§ **Problem details**:
Transcribe the records below exactly.

§ **Source data**:
------------

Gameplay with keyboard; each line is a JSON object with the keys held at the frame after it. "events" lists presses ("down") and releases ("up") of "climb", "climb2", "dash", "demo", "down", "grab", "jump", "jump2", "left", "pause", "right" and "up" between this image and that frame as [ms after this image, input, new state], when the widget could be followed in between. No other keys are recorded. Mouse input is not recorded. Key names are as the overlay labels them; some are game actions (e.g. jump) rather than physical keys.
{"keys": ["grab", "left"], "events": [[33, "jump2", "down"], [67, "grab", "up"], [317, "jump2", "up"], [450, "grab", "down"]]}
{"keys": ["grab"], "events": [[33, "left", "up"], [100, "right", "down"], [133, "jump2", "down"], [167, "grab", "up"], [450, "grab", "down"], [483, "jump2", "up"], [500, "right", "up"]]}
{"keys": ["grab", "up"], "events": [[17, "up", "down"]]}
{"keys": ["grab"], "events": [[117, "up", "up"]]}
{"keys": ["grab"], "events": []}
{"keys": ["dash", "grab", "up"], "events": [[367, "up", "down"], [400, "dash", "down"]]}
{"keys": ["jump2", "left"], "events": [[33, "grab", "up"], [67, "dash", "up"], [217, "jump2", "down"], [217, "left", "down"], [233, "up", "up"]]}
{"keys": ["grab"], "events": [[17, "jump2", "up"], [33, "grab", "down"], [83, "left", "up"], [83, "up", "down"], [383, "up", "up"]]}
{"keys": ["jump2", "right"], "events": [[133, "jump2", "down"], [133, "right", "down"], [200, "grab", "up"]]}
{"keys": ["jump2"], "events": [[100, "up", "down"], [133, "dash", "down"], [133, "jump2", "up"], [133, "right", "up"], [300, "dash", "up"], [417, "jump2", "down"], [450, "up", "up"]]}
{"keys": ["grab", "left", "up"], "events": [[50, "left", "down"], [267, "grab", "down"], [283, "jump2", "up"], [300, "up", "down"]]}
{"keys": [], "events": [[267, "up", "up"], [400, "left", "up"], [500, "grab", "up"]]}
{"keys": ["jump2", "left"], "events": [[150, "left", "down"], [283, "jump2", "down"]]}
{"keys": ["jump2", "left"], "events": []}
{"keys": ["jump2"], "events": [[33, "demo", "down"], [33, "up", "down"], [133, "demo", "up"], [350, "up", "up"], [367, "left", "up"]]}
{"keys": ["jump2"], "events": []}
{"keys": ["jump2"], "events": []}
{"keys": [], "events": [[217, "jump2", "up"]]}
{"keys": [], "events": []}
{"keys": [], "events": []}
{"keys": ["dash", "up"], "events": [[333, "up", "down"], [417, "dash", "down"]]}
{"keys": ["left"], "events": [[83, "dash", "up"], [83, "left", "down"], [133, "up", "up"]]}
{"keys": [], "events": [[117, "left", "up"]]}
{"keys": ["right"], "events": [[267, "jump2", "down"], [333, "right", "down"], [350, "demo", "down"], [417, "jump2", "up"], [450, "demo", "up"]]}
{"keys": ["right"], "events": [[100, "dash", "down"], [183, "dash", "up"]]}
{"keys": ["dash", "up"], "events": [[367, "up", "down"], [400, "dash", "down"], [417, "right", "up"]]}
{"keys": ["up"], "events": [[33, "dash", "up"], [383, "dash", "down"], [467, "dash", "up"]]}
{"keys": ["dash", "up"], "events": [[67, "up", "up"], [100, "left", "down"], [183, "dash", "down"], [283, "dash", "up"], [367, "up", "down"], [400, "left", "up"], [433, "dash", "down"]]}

------------

§ **Response to the exercise**:
Gameplay with keyboard; each line is a JSON object with the keys held at the frame after it. "events" lists presses ("down") and releases ("up") of "climb", "climb2", "dash", "demo", "down", "grab", "jump", "jump2", "left", "pause", "right" and "up" between this image and that frame as [ms after this image, input, new state], when the widget could be followed in between. No other keys are recorded. Mouse input is not recorded. Key names are as the overlay labels them; some are game actions (e.g. jump) rather than physical keys.
{"keys": ["grab", "left"], "events": [[33, "jump2", "down"], [67, "grab", "up"], [317, "jump2", "up"], [450, "grab", "down"]]}
{"keys": ["grab"], "events": [[33, "left", "up"], [100, "right", "down"], [133, "jump2", "down"], [167, "grab", "up"], [450, "grab", "down"], [483, "jump2", "up"], [500, "right", "up"]]}
{"keys": ["grab", "up"], "events": [[17, "up", "down"]]}
{"keys": ["grab"], "events": [[117, "up", "up"]]}
{"keys": ["grab"], "events": []}
{"keys": ["dash", "grab", "up"], "events": [[367, "up", "down"], [400, "dash", "down"]]}
{"keys": ["jump2", "left"], "events": [[33, "grab", "up"], [67, "dash", "up"], [217, "jump2", "down"], [217, "left", "down"], [233, "up", "up"]]}
{"keys": ["grab"], "events": [[17, "jump2", "up"], [33, "grab", "down"], [83, "left", "up"], [83, "up", "down"], [383, "up", "up"]]}
{"keys": ["jump2", "right"], "events": [[133, "jump2", "down"], [133, "right", "down"], [200, "grab", "up"]]}
{"keys": ["jump2"], "events": [[100, "up", "down"], [133, "dash", "down"], [133, "jump2", "up"], [133, "right", "up"], [300, "dash", "up"], [417, "jump2", "down"], [450, "up", "up"]]}
{"keys": ["grab", "left", "up"], "events": [[50, "left", "down"], [267, "grab", "down"], [283, "jump2", "up"], [300, "up", "down"]]}
{"keys": [], "events": [[267, "up", "up"], [400, "left", "up"], [500, "grab", "up"]]}
{"keys": ["jump2", "left"], "events": [[150, "left", "down"], [283, "jump2", "down"]]}
{"keys": ["jump2", "left"], "events": []}
{"keys": ["jump2"], "events": [[33, "demo", "down"], [33, "up", "down"], [133, "demo", "up"], [350, "up", "up"], [367, "left", "up"]]}
{"keys": ["jump2"], "events": []}
{"keys": ["jump2"], "events": []}
{"keys": [], "events": [[217, "jump2", "up"]]}
{"keys": [], "events": []}
{"keys": [], "events": []}
{"keys": ["dash", "up"], "events": [[333, "up", "down"], [417, "dash", "down"]]}
{"keys": ["left"], "events": [[83, "dash", "up"], [83, "left", "down"], [133, "up", "up"]]}
{"keys": [], "events": [[117, "left", "up"]]}
{"keys": ["right"], "events": [[267, "jump2", "down"], [333, "right", "down"], [350, "demo", "down"], [417, "jump2", "up"], [450, "demo", "up"]]}
{"keys": ["right"], "events": [[100, "dash", "down"], [183, "dash", "up"]]}
{"keys": ["dash", "up"], "events": [[367, "up", "down"], [400, "dash", "down"], [417, "right", "up"]]}
{"keys": ["up"], "events": [[33, "dash", "up"], [383, "dash", "down"], [467, "dash", "up"]]}
{"keys": ["dash", "up"], "events": [[67, "up", "up"], [100, "left", "down"], [183, "dash", "down"], [283, "dash", "up"], [367, "up", "down"], [400, "left", "up"], [433, "dash", "down"]]}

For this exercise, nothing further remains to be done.